As a non-nuclear-specialist, trying to recreate or even imagine the history of reactors always slams against the technical aspects of this ferociously technical technology. As a layperson, I would have imagined that by 1957, one and a half decades into the technology’s history, everything would have been known about the most essential ingredient in a reactor, the fissile fuel. Not so, it seems.

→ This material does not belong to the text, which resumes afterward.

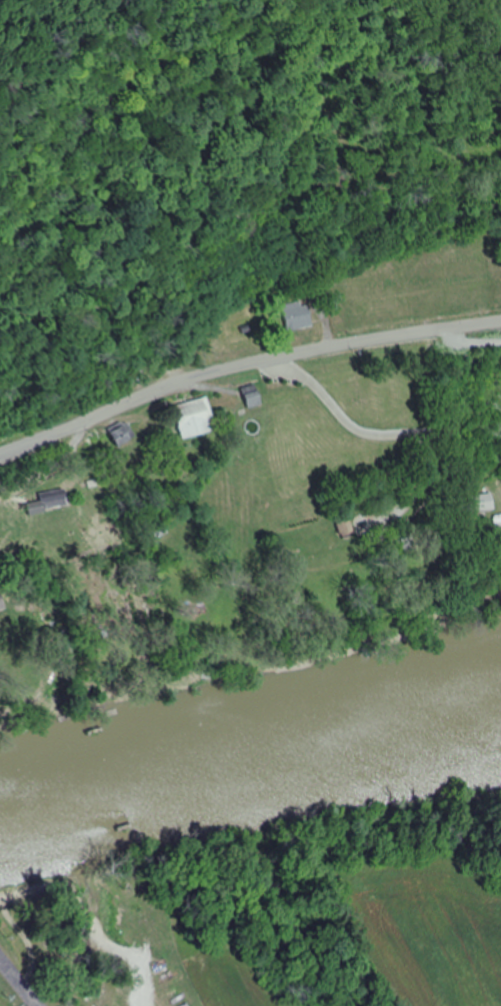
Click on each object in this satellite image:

In September of that year, A. R. Kaufman, presumably a metallurgist, once in charge of some form of metallurgical research at MIT but now a VP of Nuclear Metals, Inc. (a company I’d never heard of), penned an article “Reactor fuels: Which fuels for the future,” five pages of dense detail about solid fuels, fluid fuels, alloys, solutions, salts, slurries … you name it. But his final paragraph, instead of being a crowning climax, was an apologia, revealing that 1957 fuel knowledge was as yet in its infancy:
There is still only a small body of knowledge of nuclear fuels that is the result of extensive operating experience. Most of the existing data, with the exception of that on unalloyed uranium and a limited number of uranium containing alloys, are based on laboratory experiments or small-scale, in-pile tests. Under the circumstances, many of the statements made in this article must be regarded as opinion, perhaps prejudiced, that may well be altered by further developments in knowledge of materials, technology of nuclear reactors, availability’ of uranium and thorium, and cost of power from other sources.
Kaufmann, A. R. 1957. “Reactor fuels.” Nucleonics 15 (Sep.), pp. 142-146.